Doesn't surprise me people want better tooling than what AWS themselves offer.
Being able to fail over to another database instance backed by a different volume in a different zone allows for a minimization of impact. This is well inline with AWS best practices, it's just arduous to do quickly and at-scale.
No offence to anyone who has drank the kool-aid with AWS, but honestly they're making a product *not* foundational infrastructure.
This might feel like a jarring point.
When you think of foundational infrastructure in the real world you think bridges and plumbing and the costs of building such things; which is stupidly high.
Yet when those things get grossly privatised they end up like Lagos, Nigeria[0].
Because there is a difference between delivering something that works most of the time, and something that works all of the time -- Major point being: one of them is obscenely profitable, and the other one might not even break even, which is why governments usually take on the cost of foundational infrastructure: They never expect to even break-even.
[0]: https://ourworld.unu.edu/en/water-privatisation-a-worldwide-...
This is a consistent letdown across most AWS products; they build the undifferentiated 90% of a thing, but some PM refuses to admit their product isn't complete, so instead of having optional features flags or cdk samples or something to help with that last 10%, they bury it deep in the docs and try not to draw attention to it.
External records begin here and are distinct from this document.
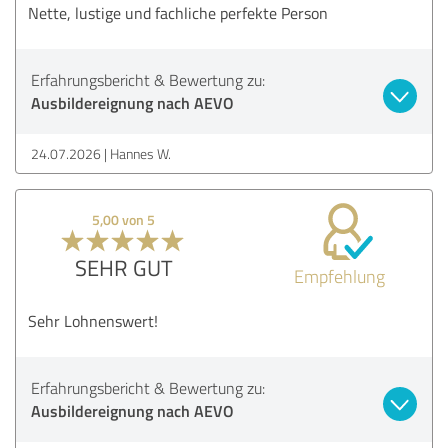
Nette, lustige und fachliche perfekte Person
Erfahrungsbericht & Bewertung zu:
Ausbildereignung nach AEVO
24.07.2026
Hannes W.
5,00 von 5
SEHR GUT
Empfehlung
Sehr Lohnenswert!
Erfahrungsbericht & Bewertung zu:
Ausbildereignung nach AEVO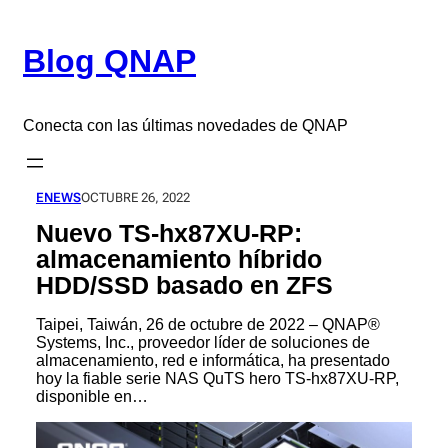
Saltar
al
Blog QNAP
contenido
Conecta con las últimas novedades de QNAP
ENEWS
OCTUBRE 26, 2022
Nuevo TS-hx87XU-RP:
almacenamiento híbrido
HDD/SSD basado en ZFS
Taipei, Taiwán, 26 de octubre de 2022 – QNAP®
Systems, Inc., proveedor líder de soluciones de
almacenamiento, red e informática, ha presentado
hoy la fiable serie NAS QuTS hero TS-hx87XU-RP,
disponible en…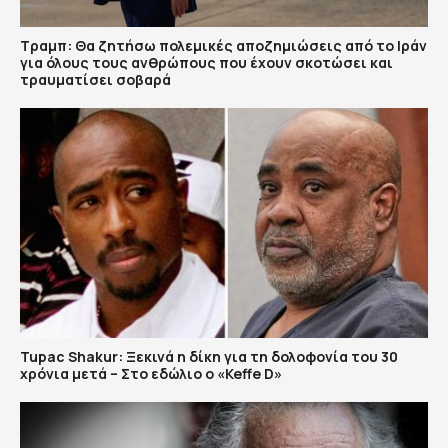
Τραμπ: Θα ζητήσω πολεμικές αποζημιώσεις από το Ιράν
για όλους τους ανθρώπους που έχουν σκοτώσει και
τραυματίσει σοβαρά
Tupac Shakur: Ξεκινά η δίκη για τη δολοφονία του 30
χρόνια μετά – Στο εδώλιο ο «Keffe D»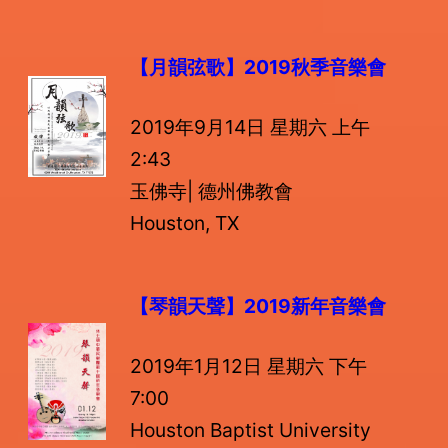
【月韻弦歌】
2019秋季音樂會
2019年9月14日 星期六 上午
2:43
玉佛寺| 德州佛教會
Houston, TX
【琴韻天聲】
2019新年音樂會
2019年1月12日 星期六 下午
7:00
Houston Baptist University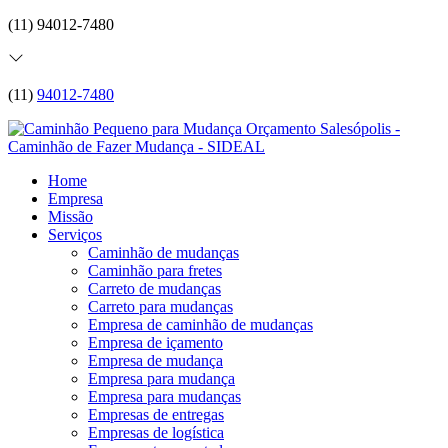
(11) 94012-7480
(11)
94012-7480
Home
Empresa
Missão
Serviços
Caminhão de mudanças
Caminhão para fretes
Carreto de mudanças
Carreto para mudanças
Empresa de caminhão de mudanças
Empresa de içamento
Empresa de mudança
Empresa para mudança
Empresa para mudanças
Empresas de entregas
Empresas de logística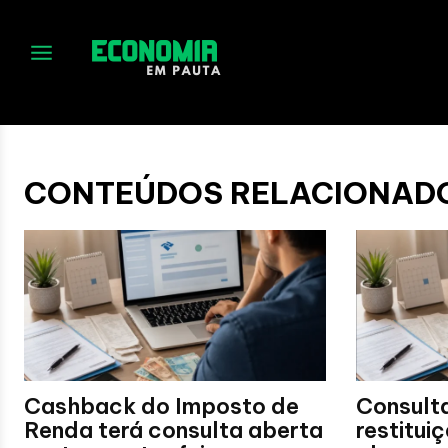
No menu items!
CONTEÚDOS RELACIONAD
Cashback do Imposto de
Consulta
Renda terá consulta aberta
restitui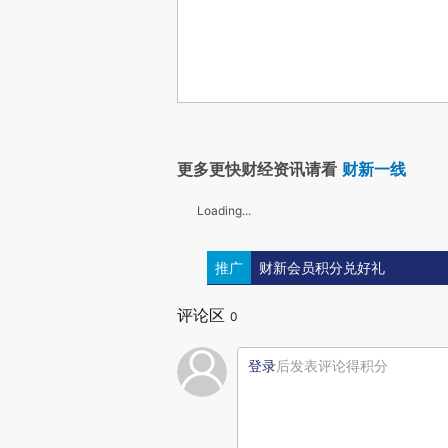
更多更快财经资讯请看
财新一线
Loading...
推广
财新会员积分兑好礼
评论区
0
登录
后发表评论得积分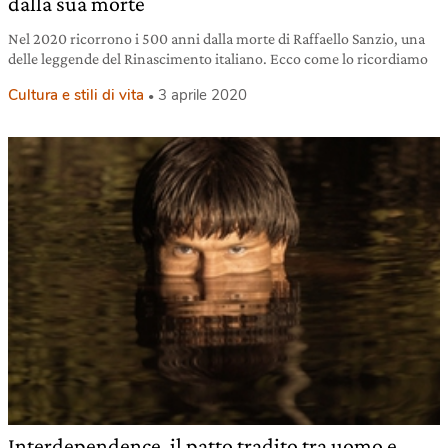
dalla sua morte
Nel 2020 ricorrono i 500 anni dalla morte di Raffaello Sanzio, una
delle leggende del Rinascimento italiano. Ecco come lo ricordiamo
Cultura e stili di vita
3 aprile 2020
Interdependence, il patto tradito tra uomo e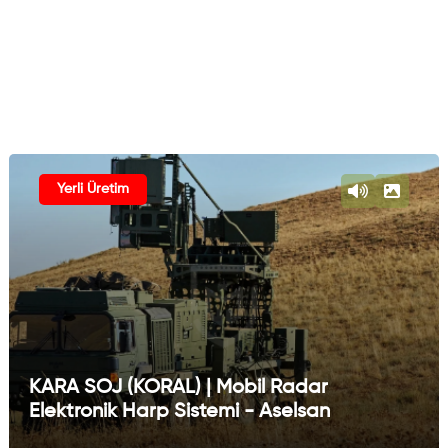
Yerli Üretim
KARA SOJ (KORAL) | Mobil Radar
Elektronik Harp Sistemi - Aselsan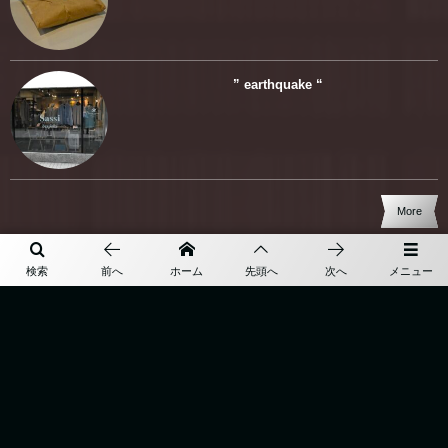
” earthquake “
More
検索
前へ
ホーム
先頭へ
次へ
メニュー
TOP
BESPOKE
ABOUT
ONLINE SHOP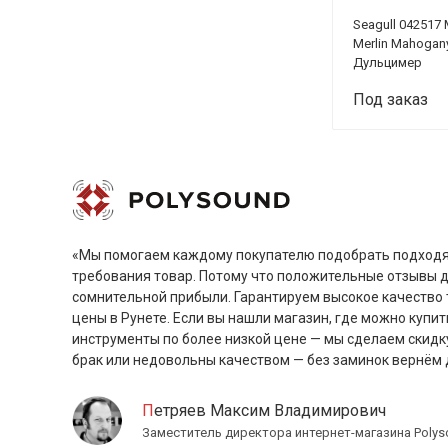
Seagull 042517
Merlin Mahogan
Дульцимер
Под заказ
«Мы помогаем каждому покупателю подобрать подходя
требования товар. Потому что положительные отзывы 
сомнительной прибыли. Гарантируем высокое качество 
цены в Рунете. Если вы нашли магазин, где можно купит
инструменты по более низкой цене — мы сделаем скидк
брак или недовольны качеством — без заминок вернём 
Петряев Максим Владимирович
Заместитель директора интернет-магазина Polys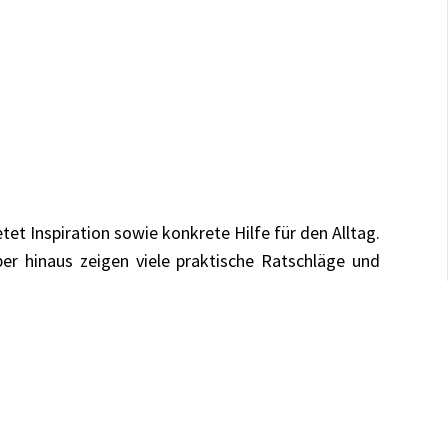
et Inspiration sowie konkrete Hilfe für den Alltag.
ber hinaus zeigen viele praktische Ratschläge und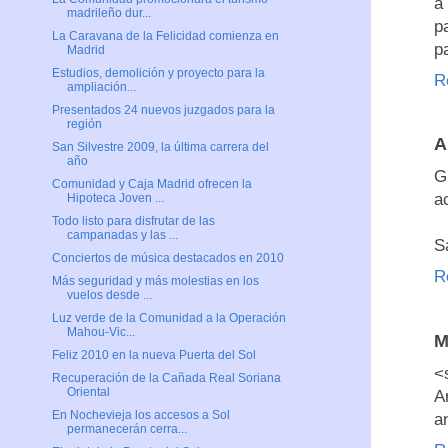
a
madrileño dur...
p
La Caravana de la Felicidad comienza en
p
Madrid
Estudios, demolición y proyecto para la
R
ampliación...
Presentados 24 nuevos juzgados para la
región
A
San Silvestre 2009, la última carrera del
año
G
Comunidad y Caja Madrid ofrecen la
a
Hipoteca Joven ...
Todo listo para disfrutar de las
campanadas y las ...
S
Conciertos de música destacados en 2010
R
Más seguridad y más molestias en los
vuelos desde ...
Luz verde de la Comunidad a la Operación
Mahou-Vic...
M
Feliz 2010 en la nueva Puerta del Sol
<
Recuperación de la Cañada Real Soriana
Oriental
A
En Nochevieja los accesos a Sol
a
permanecerán cerra...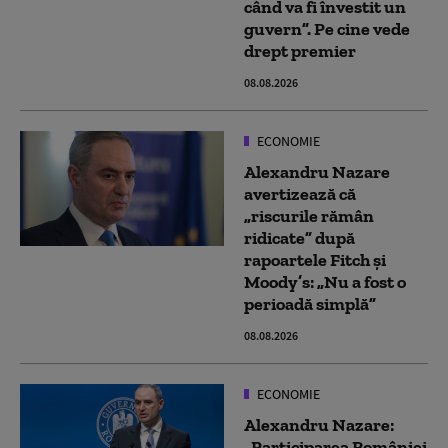
când va fi învestit un
guvern”. Pe cine vede
drept premier
08.08.2026
ECONOMIE
Alexandru Nazare
avertizează că
„riscurile rămân
ridicate” după
rapoartele Fitch și
Moody’s: „Nu a fost o
perioadă simplă”
08.08.2026
ECONOMIE
Alexandru Nazare:
„Participarea României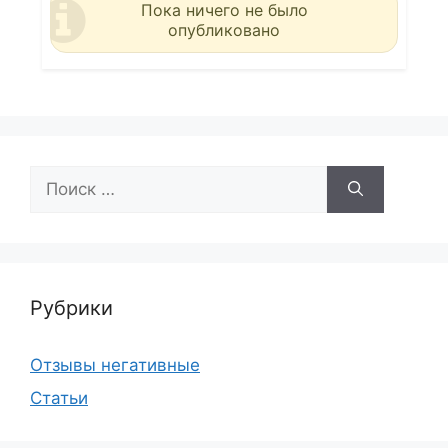
Пока ничего не было
опубликовано
Поиск:
Рубрики
Отзывы негативные
Статьи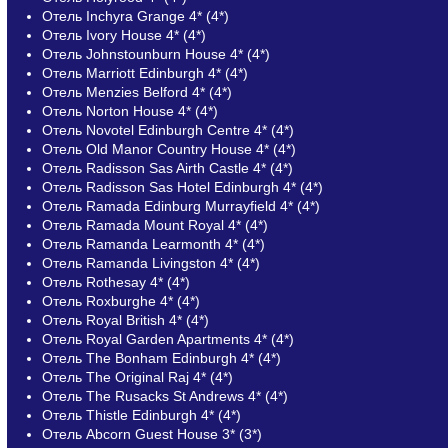
Отель Inchyra Grange 4* (4*)
Отель Ivory House 4* (4*)
Отель Johnstounburn House 4* (4*)
Отель Marriott Edinburgh 4* (4*)
Отель Menzies Belford 4* (4*)
Отель Norton House 4* (4*)
Отель Novotel Edinburgh Centre 4* (4*)
Отель Old Manor Country House 4* (4*)
Отель Radisson Sas Airth Castle 4* (4*)
Отель Radisson Sas Hotel Edinburgh 4* (4*)
Отель Ramada Edinburg Murrayfield 4* (4*)
Отель Ramada Mount Royal 4* (4*)
Отель Ramanda Learmonth 4* (4*)
Отель Ramanda Livingston 4* (4*)
Отель Rothesay 4* (4*)
Отель Roxburghe 4* (4*)
Отель Royal British 4* (4*)
Отель Royal Garden Apartments 4* (4*)
Отель The Bonham Edinburgh 4* (4*)
Отель The Original Raj 4* (4*)
Отель The Rusacks St Andrews 4* (4*)
Отель Thistle Edinburgh 4* (4*)
Отель Abcorn Guest House 3* (3*)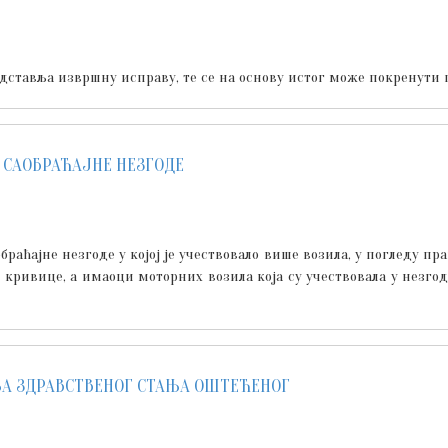
едставља извршну исправу, те се на основу истог може покренути
 САОБРАЋАЈНЕ НЕЗГОДЕ
раћајне незгоде у којој је учествовало више возила, у погледу п
 кривице, а имаоци моторних возила која су учествовала у незго
А ЗДРАВСТВЕНОГ СТАЊА ОШТЕЋЕНОГ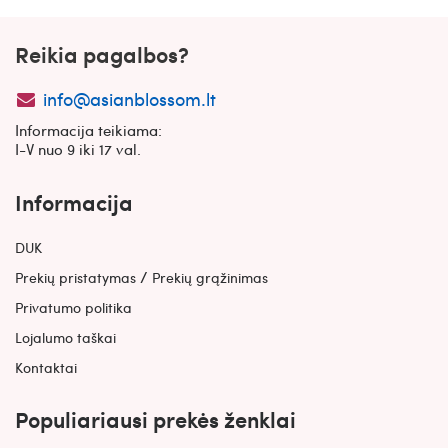
Reikia pagalbos?
info@asianblossom.lt
Informacija teikiama:
I-V nuo 9 iki 17 val.
Informacija
DUK
/
Prekių pristatymas
Prekių grąžinimas
Privatumo politika
Lojalumo taškai
Kontaktai
Populiariausi prekės ženklai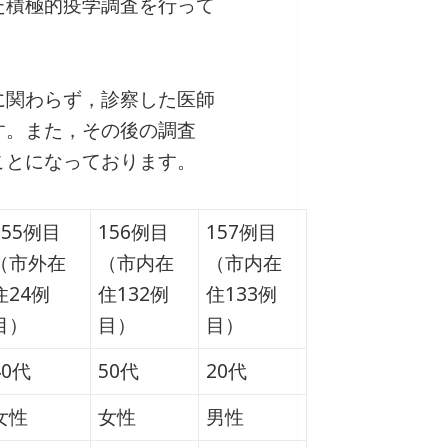
た積極的疫学調査を行って
に関わらず，診察した医師
す。また，その後の調査
ことになっております。
155例目
156例目
157例目
（市外在
（市内在
（市内在
住24例
住132例
住133例
目）
目）
目）
40代
50代
20代
女性
女性
男性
Then when you open a support case they tell you to pound sand, or maybe suggest rearchitecting to avoid their foot-gun they didn't tell you about.
Isn't there a contradiction between these two statements?
My personal experience with EBS analogs in China (Aliyun, Tencent, Huawei clouds) is that every disk will experience a fatal failure or a disconnection at least once a month, at any provisioned IOPS. I don't know what makes them so bad, but I gave up running any kinds of DB workloads on them, using node local storage instead. If there are durability constrains, I would spin up Longhorn or Rook on top of local storage. I can see replicas degrade from time to time, but overall systems work (nothing too large, maybe ~50K QPS).
When? I vaguely remember that it used to be like that, but I haven't seen nearly as many failures on Aliyun for the last few years.
We could call this RAID -1.
You'd need some accounting to ensure that the drives are eventually consistent, but based on the graphs of the issue it seems like you could keep the queue of pending writes in RAM for the duration of the slowdown.
Of course, it's quite likely that there will be correlated failures, as the two EBS volumes might end up on the same SAN and set of physical drives. Also it doesn't seem worth paying double for this.
These are some seriously heavy-handed assumptions being made, completely disregarding the data they collect. First, the author assumes that these failure events are distributed randomly and expected to happen on a daily basis, ignoring Amazon's failure rate statement throughout a year ("99% of the time annually"). Second, they argue that in practice, they see failures lasting between 1 and 10 minutes. However, they assert that we should assume each failure will last 10 minutes, completely ignoring the severity range they introduced.
Imagine your favorite pizza company claiming to deliver on time "99% of the time throughout a year." The author's logic is like saying, "The delivery driver knocks precisely 14 minutes late every day -- and each delay is 10 minutes exactly, no exceptions!". It completely ignores reality: sometimes your pizza is delivered a minute late, sometimes 10 minutes late, sometimes exactly on time for four months.
As a company with useful real-world data, I expect them not to make arguments based on exaggerations but rather show cold, hard data to back up their claims. For transparency, my organization has seen 51 degraded EBS volume events in the past 3 years across ~10,000 EBS volumes. Of those events, 41 had a duration of less than one minute, nine had a duration of two minutes, and one had a duration of three minutes.